Implant materials are prone to bacterial infections and cause serious consequences, while traditional antibiotic therapy has a long treatment cycle and even causes bacterial resistance. In this work, a photothermal therapy (PTT) assisted drug release system has been developed on the implant surface for in situ rapid disinfection under 808 nm light irradiation within a short time, in which gentamicin (Gent) is loaded by polyethylene glycol (PEG) modified molybdenum disulfide (MoS2) on Ti surface, and then encapsulated with chitosan (CS) (CS/Gent/PEG/MoS2-Ti). The hyperthermia produced by the coatings irradiated by 808 nm near-infrared (NIR) light can not only accelerate the local release of Gent, but also reduce the activity of bacteria, which makes it easy for these locally released drugs to enter the interior of the bacteria to inhibit the protein synthesis and destroy the cell membrane. When maintained at 50 °C for 5 min under NIR irradiation, this system can achieve an antibacterial efficacy of 99.93% and 99.19% against Escherichia coli and Staphylococcus aureus, respectively. By contrast, even after treatment for 120 min, only a 93.79% antibacterial ratio can be obtained for Gent alone. This is because hyperthermia produced from the coatings during irradiation can assist antibiotics in killing bacteria in a short time. Even under a low dose of 2 μg mL-1, the photothermal effect assisted gentamicin can achieve an antibacterial efficacy of 96.86% within 5 min. In vitro cell culture shows that the modified surface can facilitate cell adhesion, spreading and proliferation. The 7 day subcutaneous infection model confirms that the prepared surface system can exhibit a much faster sterilization and tissue reconstruction than the control group with light assistance. Compared with the traditional drug release system, this photothermy controlled drug-loaded implant surface system can not only provide rapid and high-efficiency in situ sterilization, but also offer long-term prevention of local bacterial infection.

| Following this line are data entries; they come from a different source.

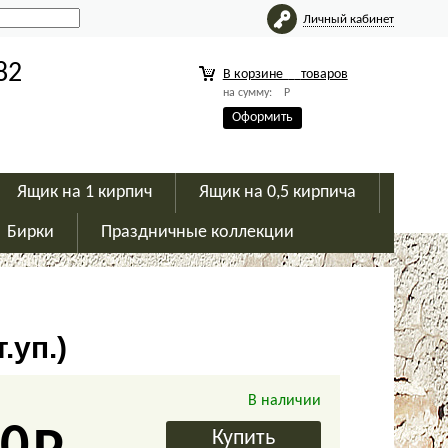
Личный кабинет
82
В корзине
товаров
на сумму:
Р
Оформить
Ящик на 1 кирпич
Ящик на 0,5 кирпича
Бирки
Праздничные коллекции
.уп.)
В наличии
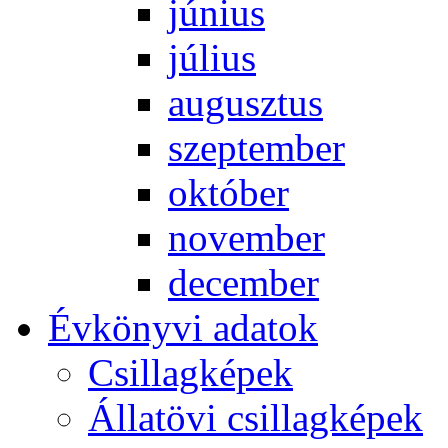
jú­ni­us
jú­li­us
au­gusz­tus
szep­tem­ber
ok­tó­ber
no­vem­ber
de­cem­ber
Év­köny­vi ada­tok
Csil­lag­ké­pek
Ál­lat­övi csil­lag­ké­pek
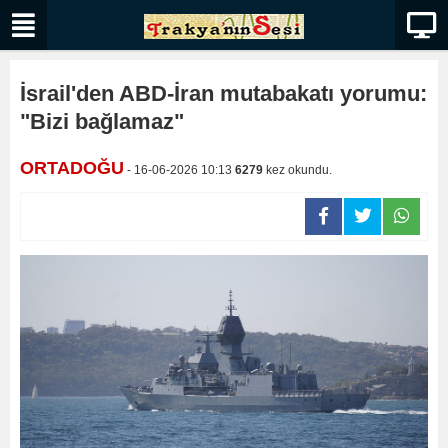
İsrail'den ABD-İran mutabakatı yorumu:
"Bizi bağlamaz"
ORTADOĞU
- 16-06-2026 10:13
6279
kez okundu.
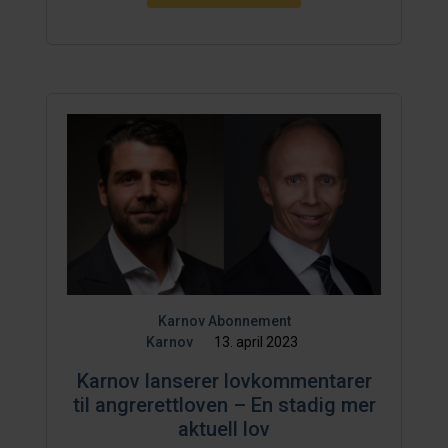
Karnov Abonnement
Karnov
13. april 2023
Karnov lanserer lovkommentarer
til angrerettloven – En stadig mer
aktuell lov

植入物材料容易受到细菌感染,导致严重后果,而传统的抗生素治疗具有较长的治疗周期,甚至会导致细菌耐药性。在这项工作中,在植入物表面开发了一种光热疗法(PTT)辅助药物释放系统,可在 808nm 光照射下在短时间内在原位快速消毒,其中庆大霉素(Gent)通过聚乙二醇(PEG)修饰的二硫化钼(MoS2)负载在 Ti 表面上,然后用壳聚糖(CS)(CS/Gent/PEG/MoS2-Ti)封装。涂层在 808nm 近红外(NIR)光照射下产生的热疗不仅可以加速 Gent 的局部释放,还可以降低细菌的活性,使这些局部释放的药物更容易进入细菌内部,抑制蛋白质合成并破坏细胞膜。当在 NIR 照射下保持 5min 时,该系统对大肠杆菌和金黄色葡萄球菌的抗菌效率分别达到 99.93%和 99.19%。相比之下,即使 Gent 单独治疗 120min,也只能获得 93.79%的抗菌率。这是因为照射时涂层产生的热疗可以在短时间内辅助抗生素杀死细菌。即使在低剂量 2μg mL-1 下,光热效应辅助庆大霉素也可以在 5min 内实现 96.86%的抗菌效果。体外细胞培养表明,改性表面可以促进细胞的黏附、铺展和增殖。7 天的皮下感染模型证实,与对照组相比,制备的表面系统在光照辅助下可以更快地实现灭菌和组织重建。与传统的药物释放系统相比,这种光热控制的载药植入物表面系统不仅可以提供快速高效的原位灭菌,还可以提供长期预防局部细菌感染。